If the tartar isn’t removed, it will build up under the gums, eventually causing them to pull away from the teeth. This creates small pockets in the gum tissue which become repositories for additional bacteria.
At this stage, your pet has developed an irreversible condition, periodontal disease, which causes considerable pain and can result in abscesses, infections, loose teeth and bone loss.
How quickly this process takes place in your pet’s mouth depends on a number of factors, including:
The frequency and quality of dental care received
Studies point to a definite link between gum disease and heart disease in humans and dogs (studies on cats are sparse, but it’s reasonable to assume a similar link exists for felines).
When periodontal disease is present, the surface of the gums is weakened. The breakdown of gum tissue allows mouth bacteria to invade your pet’s bloodstream and travel throughout her body. If her immune system doesn’t kill off the circulating bacteria, it can reach the heart and infect it. Studies have shown that oral bacteria, once launched into the bloodstream, seem able to fight off attacks by the immune system.
A Purdue University study points to a strong correlation in canines between gum degeneration and endocarditis, which is an inflammatory condition (infection) of the valves or inner lining of the heart.
Researchers also suspect certain strains of oral bacteria may lead to heart problems. Some types of bacteria found in the mouths of dogs produce sticky proteins which can adhere to artery walls, causing them to thicken.
Mouth bacteria are also known to promote the formation of blood clots which can damage the heart.

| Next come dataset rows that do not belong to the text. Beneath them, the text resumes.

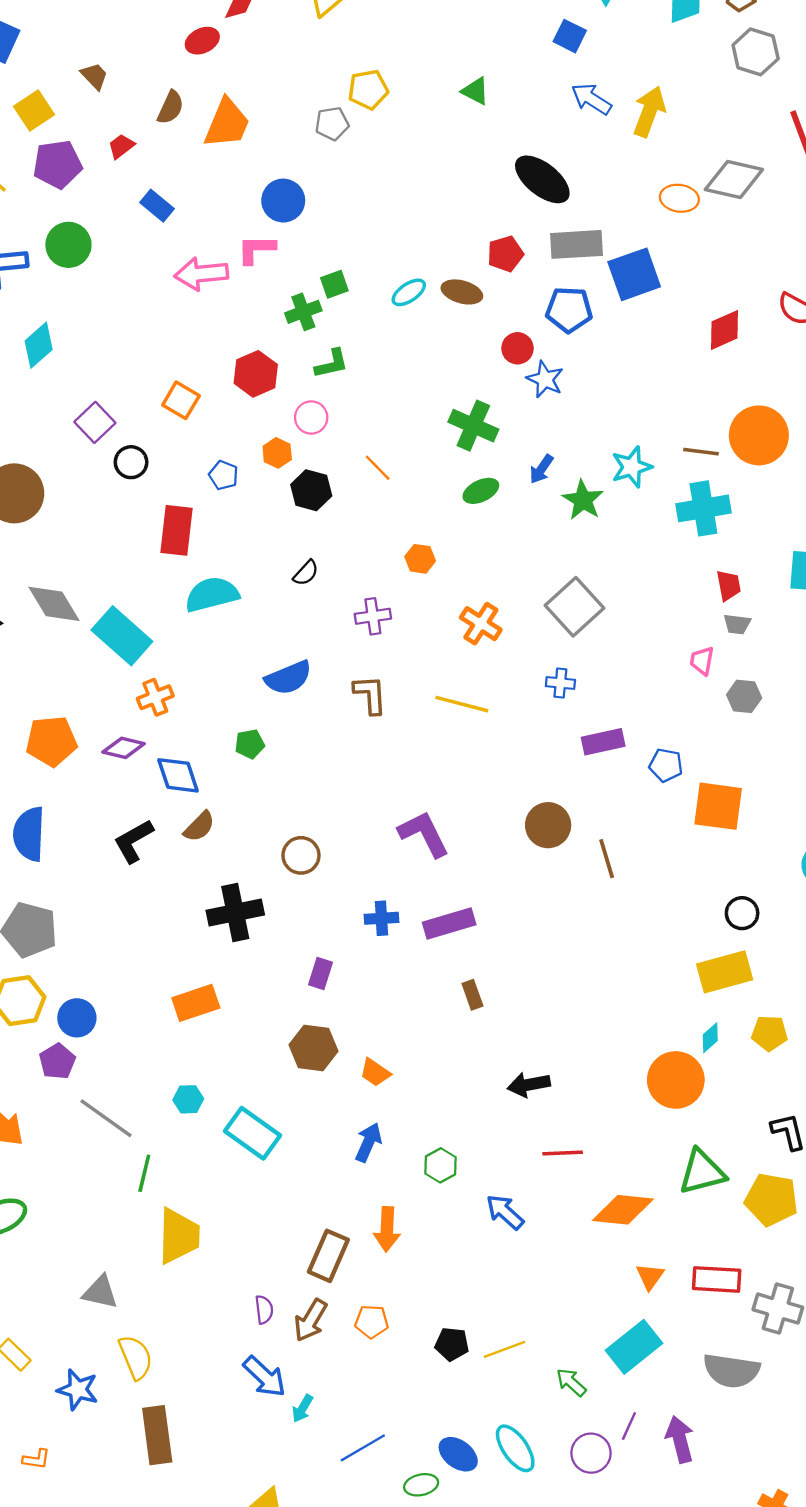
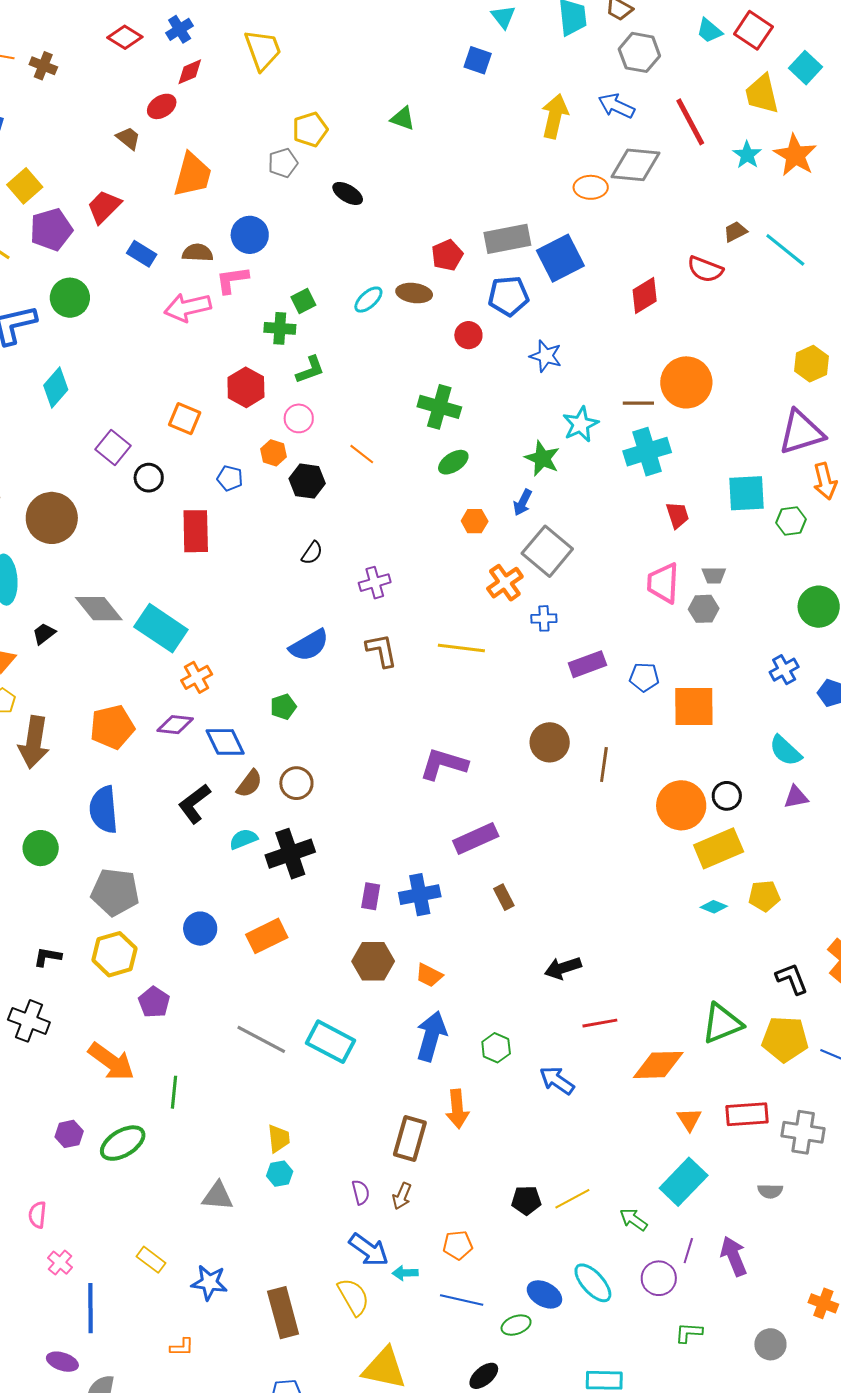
brown trapezoid: (94, 76) -> (128, 138), moved
blue arrow: (591, 99) -> (616, 106), moved
brown semicircle: (170, 107) -> (198, 253), moved, turned -104
red trapezoid: (121, 146) -> (104, 207), size x1.5
black ellipse: (542, 179) -> (348, 193), moved, size x0.6
green cross: (303, 312) -> (280, 328), turned 32
blue star: (545, 379) -> (546, 356), moved
blue arrow: (541, 469) -> (523, 502), moved
orange hexagon: (420, 559) -> (475, 521), moved
cyan semicircle: (212, 594) -> (243, 839), moved, size x0.6
orange cross: (481, 624) -> (505, 583), moved, turned 30
gray trapezoid: (737, 624) -> (714, 575), moved
pink trapezoid: (702, 661) -> (663, 583), size x1.6
purple L-shape: (424, 834) -> (444, 764), turned -39
brown circle: (301, 855) -> (296, 783), moved
brown line: (607, 859) -> (604, 764), turned 32
blue cross: (381, 918) -> (420, 895), moved, size x1.4
blue circle: (77, 1018) -> (200, 929), moved
cyan diamond: (710, 1038) -> (714, 907), turned 72
orange circle: (676, 1080) -> (681, 805), moved
cyan hexagon: (188, 1099) -> (280, 1174), moved
gray line: (106, 1118) -> (261, 1039), moved
blue arrow: (368, 1142) -> (431, 1036), size x1.4
green line: (144, 1173) -> (174, 1092), moved
yellow trapezoid: (179, 1236) -> (279, 1139), size x0.6
brown arrow: (311, 1320) -> (402, 1196), size x0.7
orange pentagon: (372, 1322) -> (458, 1245), moved
yellow semicircle: (136, 1357) -> (353, 1297), moved
gray semicircle: (731, 1371) -> (770, 1191), size x0.5
cyan arrow: (302, 1408) -> (405, 1273), turned 65
blue line: (363, 1448) -> (462, 1300), turned 51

Five Crucial Steps to Keeping Your Pet’s Mouth Healthy
Feed a species appropriate, preferably raw diet. Giving your dog or cat the food her body was designed to eat sets the stage for vibrant good health. When your pet gnaws on raw meat, in particular, it acts as a kind of natural toothbrush. This is especially important for kitties, since they don’t enjoy chew bones like their canine counterparts do.
If your pet is a dog, offer a fully digestible, high quality dental dog chew like Mercola Healthy Pets Dog Dental Bones or theMercola Gentle Dental Bone to help control plaque and tartar on his teeth. The effect is similar to chewing raw bones, but safer for powerful chewers or dogs that have had restorative dental work done, and can’t chew raw bones.
Brush your pet’s teeth, preferably every day. If every day is too tall an order, commit to do it several times a week. If you’ve never tried brushing those canine or feline choppers -- or you’re not having much luck when you try -- view these instructional videos onhow to brush your cat’s or dog’s teeth. A little time, patience and persistence can reap tremendous rewards in terms of your pet’s well-being and healthcare costs.
Perform routine mouth inspections. Your pet should allow you to open his mouth, look inside, and feel around for loose teeth or unusual lumps or bumps on the tongue, under the tongue, along the gum line and on the roof of his mouth. After you do this a few times, you’ll become sensitive to any changes that might occur from one inspection to the next. You should also make note of any differences in the smell of your pet’s breath that aren’t diet-related.
Arrange for regular oral exams performed by your veterinarian. He or she will alert you to any existing or potential problems in your pet’s mouth, and recommend professional teeth cleaning under anesthesia, if necessary.